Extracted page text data
----------

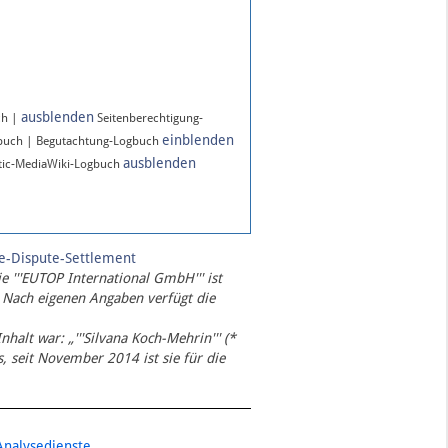
ausblenden
ch |
Seitenberechtigung-
einblenden
gbuch | Begutachtung-Logbuch
ausblenden
ic-MediaWiki-Logbuch
te-Dispute-Settlement
ie '''EUTOP International GmbH''' ist
 Nach eigenen Angaben verfügt die
Inhalt war: „'''Silvana Koch-Mehrin''' (*
 seit November 2014 ist sie für die
Analysedienste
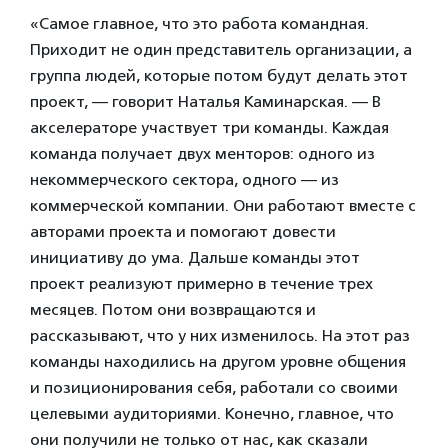
«Самое главное, что это работа командная.
Приходит не один представитель организации, а
группа людей, которые потом будут делать этот
проект, — говорит Наталья Каминарская. — В
акселераторе участвует три команды. Каждая
команда получает двух менторов: одного из
некоммерческого сектора, одного — из
коммерческой компании. Они работают вместе с
авторами проекта и помогают довести
инициативу до ума. Дальше команды этот
проект реализуют примерно в течение трех
месяцев. Потом они возвращаются и
рассказывают, что у них изменилось. На этот раз
команды находились на другом уровне общения
и позиционирования себя, работали со своими
целевыми аудиториями. Конечно, главное, что
они получили не только от нас, как сказали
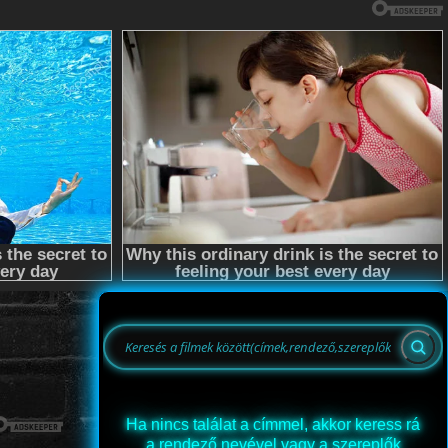
Ha nincs találat a címmel, akkor keress rá
a rendező nevével vagy a szereplők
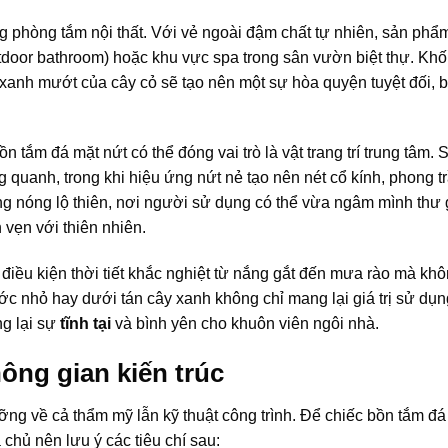
ng phòng tắm nội thất. Với vẻ ngoài đậm chất tự nhiên, sản phẩ
tdoor bathroom) hoặc khu vực spa trong sân vườn biệt thự. Khố
 xanh mướt của cây cỏ sẽ tạo nên một sự hòa quyện tuyệt đối, 
 tắm đá mặt nứt có thể đóng vai trò là vật trang trí trung tâm. 
quanh, trong khi hiệu ứng nứt nẻ tạo nên nét cổ kính, phong t
g nóng lộ thiên, nơi người sử dụng có thể vừa ngâm mình thư 
 vẹn với thiên nhiên.
điều kiện thời tiết khắc nghiệt từ nắng gắt đến mưa rào mà khô
ước nhỏ hay dưới tán cây xanh không chỉ mang lại giá trị sử dụ
ng lại sự
tĩnh tại
và bình yên cho khuôn viên ngôi nhà.
ông gian kiến trúc
ng về cả thẩm mỹ lẫn kỹ thuật công trình. Để chiếc bồn tắm đá
chủ nên lưu ý các tiêu chí sau:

----------

_WHAT IS REQUIRED_
Return, exactly as written, only those lines that run from the one with "và bình yên cho khuôn viên ngôi nhà." to the last line of the data, both of those lines included.

_EXERCISE RESULT_
và bình yên cho khuôn viên ngôi nhà.
ông gian kiến trúc
ng về cả thẩm mỹ lẫn kỹ thuật công trình. Để chiếc bồn tắm đá
chủ nên lưu ý các tiêu chí sau:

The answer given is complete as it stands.